Carlson, sensing that Brune was evading his question, pushed for a specific answer.
“It helps to address the number of people that we have on this planet,” Brune replied. “We feel that one of the ways that we can get to a sustainable population is to empower women to make choices about their own families.”
There are a couple things to notice. First, it is a bit of a shock hearing an abortion-supporter so candidly speak of abortion as population control.

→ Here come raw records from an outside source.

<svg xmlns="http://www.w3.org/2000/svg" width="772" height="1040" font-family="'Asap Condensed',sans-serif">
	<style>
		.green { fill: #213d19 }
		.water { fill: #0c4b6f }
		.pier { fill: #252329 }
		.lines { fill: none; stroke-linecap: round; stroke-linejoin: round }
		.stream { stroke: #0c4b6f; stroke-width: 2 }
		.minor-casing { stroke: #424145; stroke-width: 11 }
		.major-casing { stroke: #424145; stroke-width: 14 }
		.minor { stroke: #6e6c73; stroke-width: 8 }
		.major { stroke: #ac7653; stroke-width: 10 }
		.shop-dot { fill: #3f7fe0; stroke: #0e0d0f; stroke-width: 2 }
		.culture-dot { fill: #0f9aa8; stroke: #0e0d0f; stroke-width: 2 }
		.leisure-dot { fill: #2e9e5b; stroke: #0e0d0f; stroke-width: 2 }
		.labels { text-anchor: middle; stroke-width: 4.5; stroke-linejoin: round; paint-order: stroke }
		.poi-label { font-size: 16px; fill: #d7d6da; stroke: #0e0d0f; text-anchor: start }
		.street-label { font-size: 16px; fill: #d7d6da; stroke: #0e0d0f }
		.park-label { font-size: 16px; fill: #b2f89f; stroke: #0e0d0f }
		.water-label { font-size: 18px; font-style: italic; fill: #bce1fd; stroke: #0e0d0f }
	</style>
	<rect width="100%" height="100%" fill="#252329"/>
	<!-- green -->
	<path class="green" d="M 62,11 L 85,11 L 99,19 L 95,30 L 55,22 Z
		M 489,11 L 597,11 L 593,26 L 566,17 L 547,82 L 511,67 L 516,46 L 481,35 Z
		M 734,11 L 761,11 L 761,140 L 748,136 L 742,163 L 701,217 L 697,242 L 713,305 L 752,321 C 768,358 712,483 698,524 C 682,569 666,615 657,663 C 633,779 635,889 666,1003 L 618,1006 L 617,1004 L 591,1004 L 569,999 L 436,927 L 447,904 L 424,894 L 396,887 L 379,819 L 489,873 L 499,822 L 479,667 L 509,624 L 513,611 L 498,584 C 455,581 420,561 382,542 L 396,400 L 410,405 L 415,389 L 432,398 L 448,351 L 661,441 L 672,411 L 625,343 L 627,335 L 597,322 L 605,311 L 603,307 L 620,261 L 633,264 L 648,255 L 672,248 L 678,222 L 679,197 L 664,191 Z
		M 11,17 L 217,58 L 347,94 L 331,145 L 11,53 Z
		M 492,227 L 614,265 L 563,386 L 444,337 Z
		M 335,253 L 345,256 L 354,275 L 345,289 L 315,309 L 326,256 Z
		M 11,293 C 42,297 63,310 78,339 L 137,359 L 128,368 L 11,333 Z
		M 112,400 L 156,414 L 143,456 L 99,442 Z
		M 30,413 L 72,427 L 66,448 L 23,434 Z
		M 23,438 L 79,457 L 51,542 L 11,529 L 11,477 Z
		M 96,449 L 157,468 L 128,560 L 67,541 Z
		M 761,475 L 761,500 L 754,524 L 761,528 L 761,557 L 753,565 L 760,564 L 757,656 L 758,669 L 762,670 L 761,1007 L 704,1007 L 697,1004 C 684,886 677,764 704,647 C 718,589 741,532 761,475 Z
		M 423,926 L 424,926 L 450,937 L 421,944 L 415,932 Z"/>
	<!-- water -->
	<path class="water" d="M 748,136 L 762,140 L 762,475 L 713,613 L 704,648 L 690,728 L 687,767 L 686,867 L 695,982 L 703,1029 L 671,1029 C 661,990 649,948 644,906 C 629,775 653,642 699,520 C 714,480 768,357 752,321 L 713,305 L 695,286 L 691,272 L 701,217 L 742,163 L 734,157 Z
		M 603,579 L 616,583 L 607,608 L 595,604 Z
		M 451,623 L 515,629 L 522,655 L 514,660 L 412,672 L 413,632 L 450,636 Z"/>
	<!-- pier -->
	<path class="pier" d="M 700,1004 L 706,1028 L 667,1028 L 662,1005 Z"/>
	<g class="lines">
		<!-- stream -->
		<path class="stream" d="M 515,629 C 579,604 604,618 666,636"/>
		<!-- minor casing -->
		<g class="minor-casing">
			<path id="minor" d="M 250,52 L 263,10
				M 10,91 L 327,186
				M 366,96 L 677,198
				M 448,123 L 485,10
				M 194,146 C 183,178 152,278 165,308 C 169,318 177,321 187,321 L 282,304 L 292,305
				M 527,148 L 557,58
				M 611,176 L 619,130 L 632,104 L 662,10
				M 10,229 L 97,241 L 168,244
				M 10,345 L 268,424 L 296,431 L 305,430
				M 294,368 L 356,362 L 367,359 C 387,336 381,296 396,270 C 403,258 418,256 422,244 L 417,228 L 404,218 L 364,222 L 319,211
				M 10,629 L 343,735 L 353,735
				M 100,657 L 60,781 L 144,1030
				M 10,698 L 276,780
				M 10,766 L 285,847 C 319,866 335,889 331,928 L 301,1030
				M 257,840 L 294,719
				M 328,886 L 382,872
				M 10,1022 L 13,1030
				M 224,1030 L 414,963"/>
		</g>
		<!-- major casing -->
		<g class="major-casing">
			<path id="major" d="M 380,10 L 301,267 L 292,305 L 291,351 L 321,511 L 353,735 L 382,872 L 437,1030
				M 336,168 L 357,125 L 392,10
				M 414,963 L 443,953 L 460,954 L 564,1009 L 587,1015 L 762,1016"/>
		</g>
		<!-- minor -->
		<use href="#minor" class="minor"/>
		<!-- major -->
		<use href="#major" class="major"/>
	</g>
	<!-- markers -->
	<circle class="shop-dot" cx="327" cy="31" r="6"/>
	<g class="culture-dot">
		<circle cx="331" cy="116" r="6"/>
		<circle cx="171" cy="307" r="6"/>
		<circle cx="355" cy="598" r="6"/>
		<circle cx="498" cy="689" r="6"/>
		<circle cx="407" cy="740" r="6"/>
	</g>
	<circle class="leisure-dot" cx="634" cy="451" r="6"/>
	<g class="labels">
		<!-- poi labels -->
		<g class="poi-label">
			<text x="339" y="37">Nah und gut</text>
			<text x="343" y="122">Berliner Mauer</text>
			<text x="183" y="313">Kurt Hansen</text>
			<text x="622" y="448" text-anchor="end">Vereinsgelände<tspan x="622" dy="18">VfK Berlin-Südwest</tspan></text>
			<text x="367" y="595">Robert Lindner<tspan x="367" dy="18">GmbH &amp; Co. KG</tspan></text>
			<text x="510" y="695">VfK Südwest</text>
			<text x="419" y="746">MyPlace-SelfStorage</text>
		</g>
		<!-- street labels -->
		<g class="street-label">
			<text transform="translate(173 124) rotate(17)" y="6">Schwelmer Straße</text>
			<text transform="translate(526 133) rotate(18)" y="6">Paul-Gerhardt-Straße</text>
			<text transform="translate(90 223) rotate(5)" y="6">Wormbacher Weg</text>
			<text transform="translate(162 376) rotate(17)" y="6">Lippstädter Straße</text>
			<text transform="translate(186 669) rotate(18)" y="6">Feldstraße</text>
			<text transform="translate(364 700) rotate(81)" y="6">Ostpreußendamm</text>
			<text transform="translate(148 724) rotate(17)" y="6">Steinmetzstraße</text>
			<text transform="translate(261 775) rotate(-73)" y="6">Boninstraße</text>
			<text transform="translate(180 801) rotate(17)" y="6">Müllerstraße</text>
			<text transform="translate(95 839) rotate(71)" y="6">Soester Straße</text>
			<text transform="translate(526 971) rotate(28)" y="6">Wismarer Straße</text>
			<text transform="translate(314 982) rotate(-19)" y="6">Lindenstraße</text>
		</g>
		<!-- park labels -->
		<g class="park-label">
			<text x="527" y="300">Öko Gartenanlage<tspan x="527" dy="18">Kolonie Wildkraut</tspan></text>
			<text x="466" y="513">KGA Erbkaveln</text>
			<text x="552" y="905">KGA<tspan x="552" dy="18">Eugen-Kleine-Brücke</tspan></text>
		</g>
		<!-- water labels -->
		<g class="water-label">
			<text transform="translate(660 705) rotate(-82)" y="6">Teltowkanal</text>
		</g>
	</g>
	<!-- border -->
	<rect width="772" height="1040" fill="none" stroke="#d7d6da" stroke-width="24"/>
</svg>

Many are of the opinion that this kind of thinking died out with the eugenicists, but alas, here it is, indicating that the grisly ideas of the eugenicists are still influencing Americans.
Second, it doesn’t take a logician to see the horror in what Brune is saying. He’s not prescribing population control through contraception or other means of preventing human life from coming into existence, but the taking of existent human life. If ending human lives is a moral good because it’s good for the environment, mass human suicide or euthanasia would seem to be a moral good as well. That may seem like a stretch, but that is Brune’s ideas taken to their logical conclusion.
Unfortunately, this save-the-trees-but-kill-the-babies reasoning is not outside of mainstream progressivism. This is a worldview that puts an extremely low value on human life, especially in comparison with the Judeo-Christian worldview. As Dennis Prager (who will be the special guest at our 2017 Annual Dinner) puts it, “As ironic as it may sound, the God-based Judeo-Christian value system renders humans infinitely more valuable than any humanistic value system.
This is because without God, humans, born and unborn, are quite literally just clumps of cells, ultimately worth nothing more than the matter they are composed of. On the other hand, the Judeo-Christian worldview acknowledges the special place human life occupies within creation.
Both the Judeo-Christian worldview and the intersectional environmentalist worldview hold that the beauty of nature is not to be squandered. However, the Judeo-Christian worldview also posits the value of protecting human life as society’s greatest good. The earth and its resources were created to serve human life—not the other way around.
James Silberman is a guest contributor to the FPIW Blog. He is a pro-life activist from Gig Harbor, WA, and a student at Whitworth University.